She said, "How can you say 'I love you' when you won't even trust me? Three times now you've toyed with me, like a cat with a mouse, refusing to tell me the secret of your great strength." She kept at it day after day, nagging and tormenting him. Finally, he was fed up—he couldn't take another minute of it. He spilled it. Judges 16:15-16 (MSG)
The use of 'love' as a means to selfish ends is as old as mankind. Looking back, I can recall being on both ends of this manipulative tactic. I can't point my finger without three fingers pointing back at me.
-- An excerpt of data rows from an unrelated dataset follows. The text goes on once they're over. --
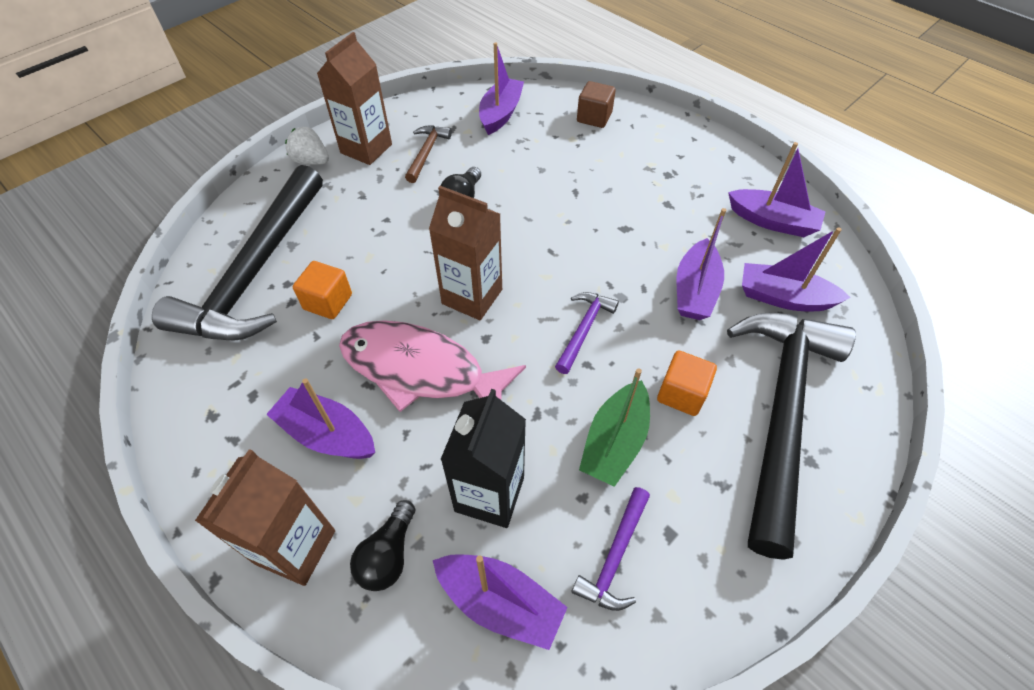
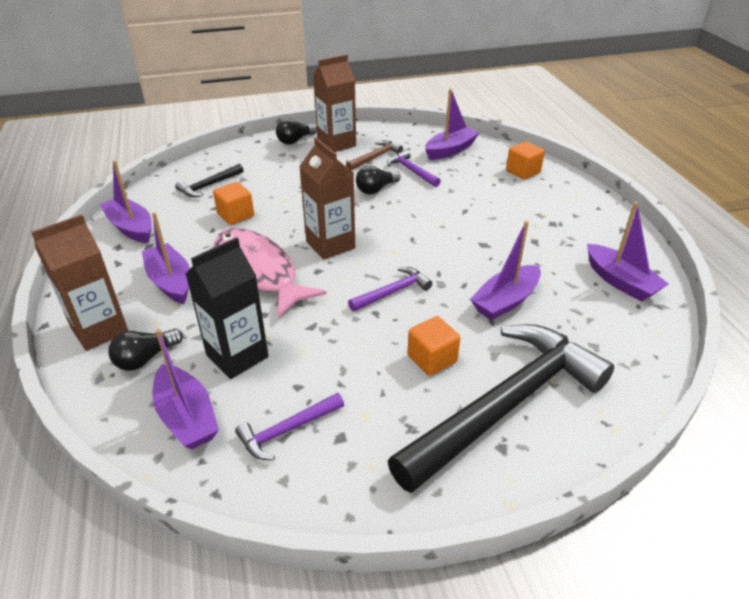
camera: 30 degrees right, 15 degrees down
(256, 271) = (208, 186): black hammer -> black hammer, size x0.42
(311, 161) = (295, 140): white strawberry -> black light bulb
(481, 158) = (411, 171): none -> purple hammer
(594, 117) = (523, 172): brown cube -> orange cube
(614, 442) = (352, 365): green boat -> none
(783, 297) = (582, 333): purple boat -> purple boat (131, 228)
Still, I like to think I've learned my lesson.
I am always wary of phrases that begin: "If you love me, you will…?" or "How can you say you love me when you…?" For the true object of the question is usually the person asking, and the motivation is typically self-centered.
As I read the account of Samson and Delilah it struck me that, while they spoke of 'loving' each other, I found nothing in the text that illustrated love as God's message describes it:
Love is patient, love is kind. It does not envy, it does not boast, it is not proud. It is not rude, it is not self-seeking, it is not easily angered, it keeps no record of wrongs. Love does not delight in evil but rejoices with the truth. It always protects, always trusts, always hopes, always perseveres. I Cor 13:4-7
Red flags always go up whenever I hear a person using love as a bargaining chip.